SCOPRIRSI "DIVERSI" A TRE ANNI
A Roma un centro che "orienta" i piccoli nella scelta della propria identità sessuale
lunedì 30 ottobre 2006 , di
Libero
Di transessualismo si discute per "l'incidente" tra Vladimir Luxuria ed Elisabetta Gardini nella toilette del Parlamento. Eppure, quello che in termini scientifici si chiama «disturbo dell'identità di genere» è un fenomeno in crescita nel nostro Paese.
I DATI DEL FENOMENO In 14 anni, ha interessato oltre 700 persone, tra cui bambini e adolescenti, dato che i primi sintomi possono apparire già intorno ai 3-4 anni. La scorsa settimana il Saifip (Servizio di adeguamento tra l'identità fisica e l'identità psichica) - unico centro italiano che lavora, dal '92, in sinergia con il reparto di Chirurgia plastica e ricostruttiva del San Camillo-Forlanini di Roma - ha organizzato un convegno nazionale con i maggiori esperti internazionali del settore. Sono stati 201 gli interventi chirurgici sulle MtoF (da uomo a donna) e 362 sui FtoM (da donna a uomo). Portare a termine l'adeguamento sessuale, specie per le donne, comporta numerosi interventi ormonali e chirurgici, e un lungo percorso di psicoterapia individuale e di gruppo (rispettivamente 740e 130 le ore effettuate dal Saifip ogni anno). IL CENTRO DI RICERCA Presso il centro, inoltre, è prevista un'attività diagnostica rivolta ai disturbi in bimbi ed adolescenti, dato che molti disagi compaiono già in età pre-scolare. «Nella nostra cultura dà subito all'occhio se un bambino utilizza l'abbigliamento e il trucco della mamma, gioca con le bambole e il gruppo dei pari è solo al femminile», spiega Luca Chianura, responsabile di Psicologia clinica del Saifip. Mentre «la femminuccia che fa il maschietto è più tollerata dalla società». Il rapporto maschifemmine seguiti dal servizio, non a caso, è di 5 a 1.
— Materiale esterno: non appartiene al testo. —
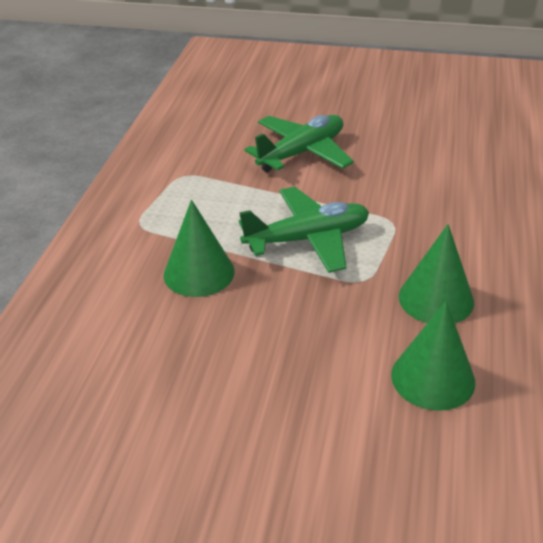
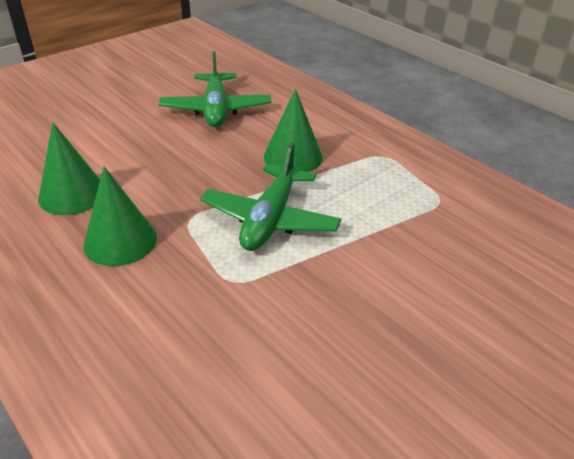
camera: 125 degrees right, 0 degrees up
(302, 153) = (418, 292): green plane -> green plane (216, 109)

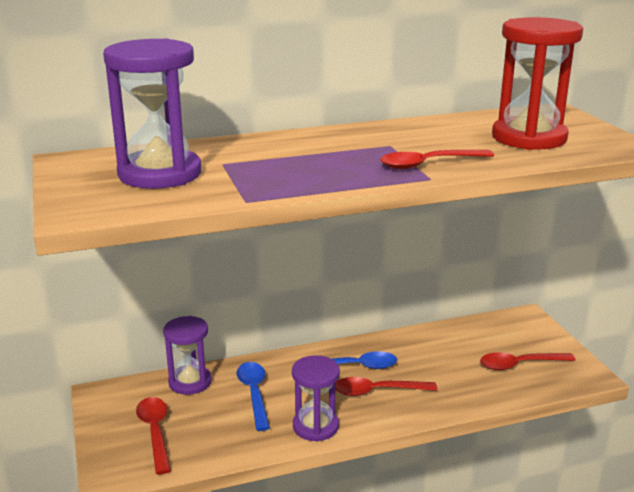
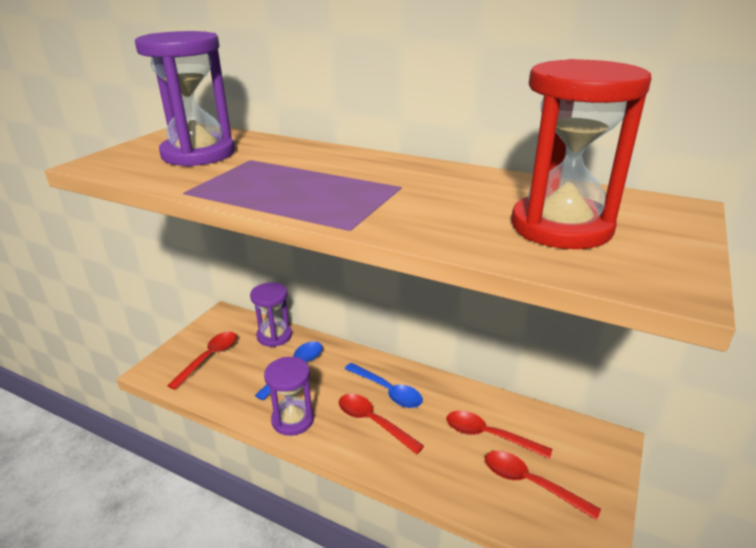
camera: 45 degrees right, 5 degrees up
(429, 164) = (385, 215): red spoon -> red spoon (489, 436)

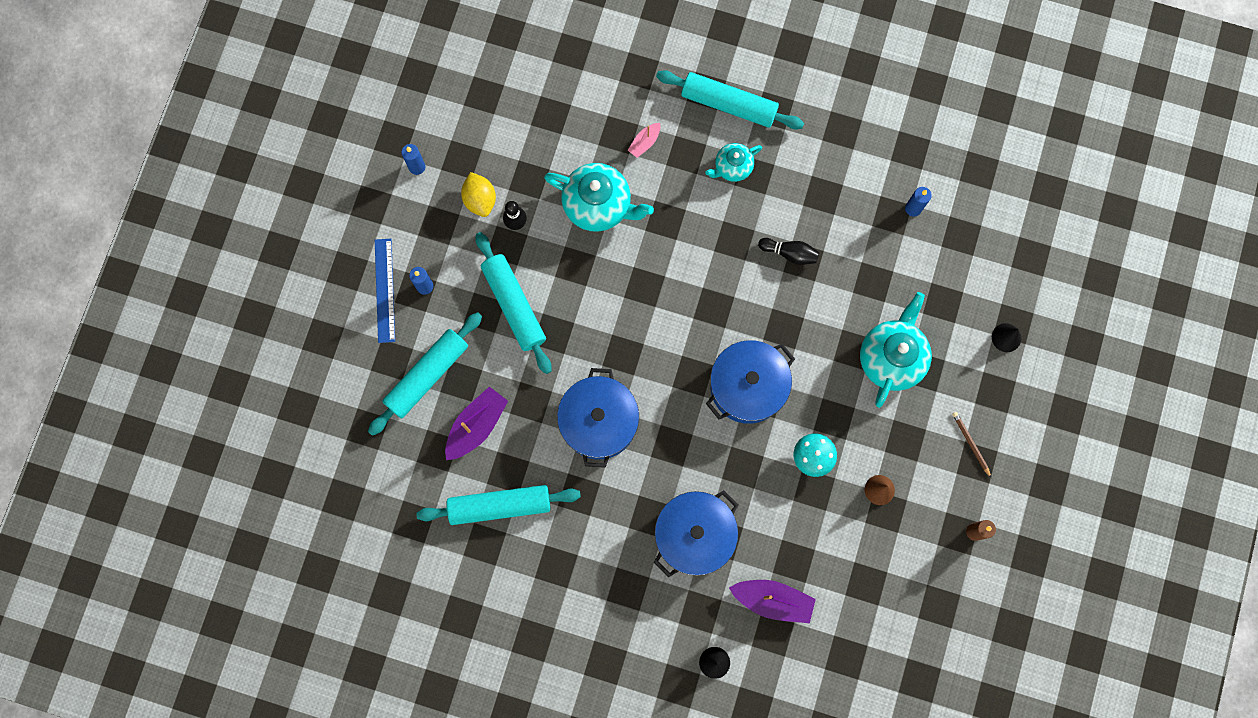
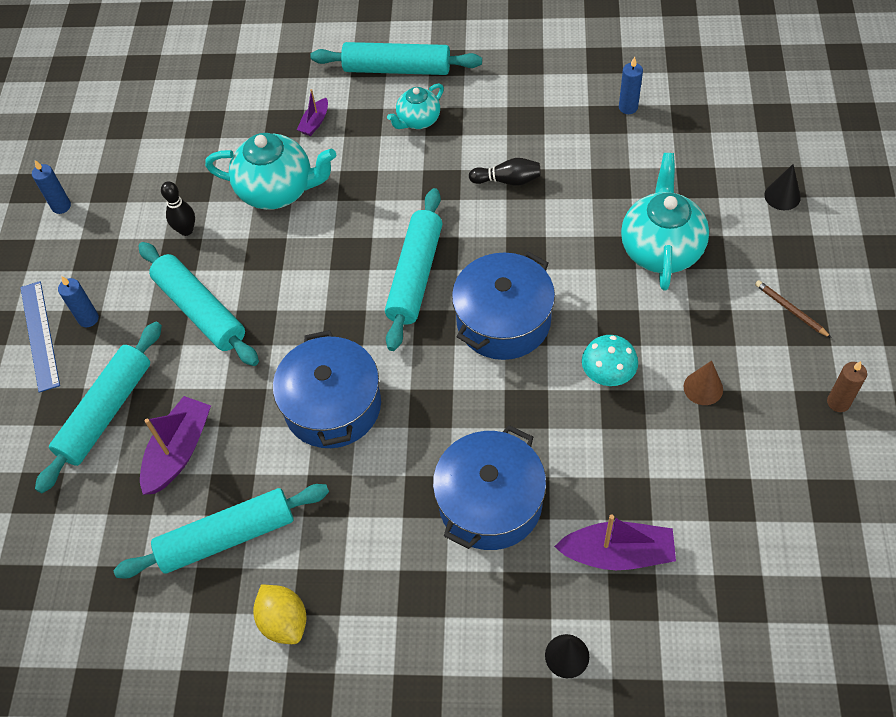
camera: 10 degrees left, 20 degrees down
(480, 200) = (140, 218): yellow lemon -> yellow lemon (284, 621)
(644, 142) = (315, 122): pink boat -> purple boat
(690, 324) = (415, 275): none -> turquoise rolling pin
I PRIMI SEGNALI I primi campanelli d'allarme, se sottovalutati, possono portare a seri disagi per il minore: emarginazione, depressione, difficoltà relazionali ed emotive. Il percorso di osservazione può durare anni e coinvolge la famiglia. «La prima domanda di ogni genitore è: «mio figlio diventerà transessuale?», racconta lo psicoterapeuta, «noi li aiutiamo a tollerare l'incertezza sul futuro perché, sino ai 12-14 anni, è impossibile prevederlo». Dalle ricerche internazionali, emerge una stima: circa un terzo di questi bambini diverrà transessuale, un terzo omosessuale, il resto eterosessuale.
LA PERCEZIONE «La percezione di noi stessi come maschi o femmine si struttura entro i 2-3 anni di età e non si può modificare. La persona transessuale che viene da noi, possiamo solo accompagnarla nel percorso», osserva Chianura. Un percorso che al suo termine può prevedere, non prima dei 18 anni di età e di una sentenza del Tribunale, l'adeguamento sessuale con interventi complessi (mammoplastica, vaginoplastica, falloplastica, etc.), cure ormonali, cambio dei dati anagrafici (dopo un'altra sentenza). «Il paradosso è che mentre tutte gli interventi chirurgici sono passati dal SSN, la terapia ormonale, che dura tutta la vita, è a pagamento - conclude - e sarebbe anche ora di cambiare la legge, che obbliga chiunque voglia cambiare la propria identità a sottoporsi ad un percorso chirurgico così complesso».
Foto: IN PRIMA LINEA Il San Camillo Forlanini rappresenta un vero e proprio punto di riferimento per le famiglie e per chi si trova a dover fare i conti con i propri dubbi Agf
COS'È IL SAIFIP CHI SONO SESSUALMENTE Quello di Roma è l'unico centro presente in Italia. Dal '92 la struttura, allestita all'interno del San Camillo Forlanini, opera in stretta collaborazione con il reparto di Chirurgia plastica e ricostruttiva. GLI INTERVENTI In 14 anni di attività sono state "curate" più di 700 persone. Gli interventi su uomini sono stati 201, quelli su donne 362. INTERVENTI PER I BAMBINI Presso il centro è stata allestita una struttura che aiuta i bambini, a partire dai 3, fascia in cui si manifestano i primi segnali. Se sottovalutati portano a seri disagi: dall'emarginazione alla depressione.